Markus Feldenkirchen – Before taking on the duties of deputy head of the Berlin office for the news weekly "DER SPIEGEL," Feldenkirchen spent five years as political correspondent for the Berlin-based daily "Der Tagesspiegel," worked as reporter and presenter for WDR "Radio Eins" as well as contributing to "Stern TV," "Phoenix," and ARD public television’s New York studio. Markus Feldenkirchen studied political science, history and literature in Bonn and New York. He also attended journalism school in Munich. Feldenkirchen has been awarded the Axel Springer prize for young journalists, the Körber Foundation’s journalism prize as well as the Arthur F. Burns prize.

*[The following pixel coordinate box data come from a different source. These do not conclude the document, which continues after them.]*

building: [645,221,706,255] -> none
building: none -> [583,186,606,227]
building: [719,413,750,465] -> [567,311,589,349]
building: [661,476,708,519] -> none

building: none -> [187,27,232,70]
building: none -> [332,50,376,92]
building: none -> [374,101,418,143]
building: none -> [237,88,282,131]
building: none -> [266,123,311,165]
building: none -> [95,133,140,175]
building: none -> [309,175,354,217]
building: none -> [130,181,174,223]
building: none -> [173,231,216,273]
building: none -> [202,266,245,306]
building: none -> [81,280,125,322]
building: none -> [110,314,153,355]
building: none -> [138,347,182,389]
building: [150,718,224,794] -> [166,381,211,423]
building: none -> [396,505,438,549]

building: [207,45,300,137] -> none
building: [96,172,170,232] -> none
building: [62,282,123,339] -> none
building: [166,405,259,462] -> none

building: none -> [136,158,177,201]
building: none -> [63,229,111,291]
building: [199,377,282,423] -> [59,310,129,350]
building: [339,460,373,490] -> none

Ian Johnson is a reporter/editor at The Wall Street Journal. He was born in 1962 in Montreal, Canada, and emigrated to the U.S. with his family in 1977. He went to high school and college in Florida and worked at The Orlando Sentinel. In 1986 he went to Taiwan to study Chinese and then to Berlin to freelance and get his master's. He covered the fall of the Berlin Wall and German unification. He received his M.A. in Chinese studies in 1993.

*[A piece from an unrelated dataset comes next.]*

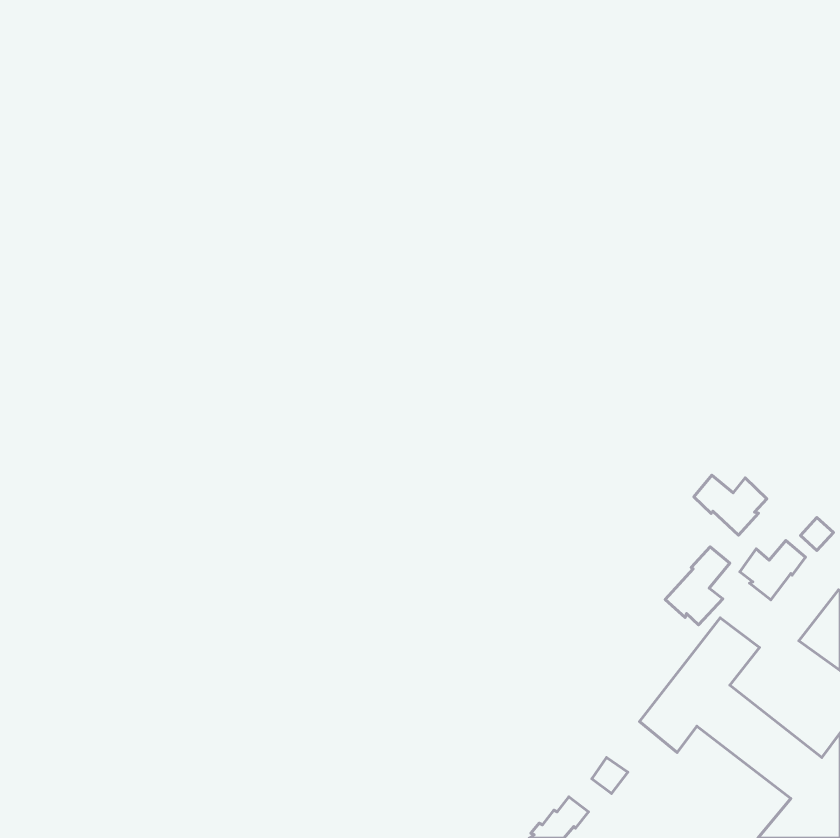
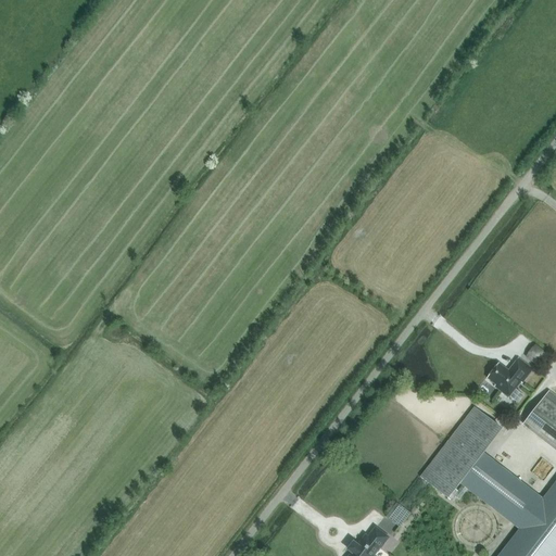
building: [694,475,767,535] -> none
building: [665,547,730,625] -> none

From 1992 to 1994 Johnson covered business for the Baltimore Sun, moving to its Beijing bureau in 1994. In 1997 he joined The Wall Street Journal's Beijing bureau, where he covered macroeconomics. In 1999 he became acting bureau chief, overseeing the other five reporters in the bureau and covering the politics and society beats. His stories about the Falun Gong protests resulted in several journalism honors including a Pulitzer Prize in 2001 and an Overseas Press Club award for foreign reporting. Today Ian Johnson is the Berlin correspondent for the Wall Street Journal.

David Patrician– A Fulbright scholar in Germany since 2007, Patrician has worked for the public WDR network, produced his own programs, in which he traveled around Germany noting an American perspective. David Patrician spent 3 years with the Voice of America in Washington, D.C. Before that he spent six years as a television presenter for a South Korean broadcaster, where he was also an observer on US foreign and domestic policy as well as covering the 2002 Soccer World Cup.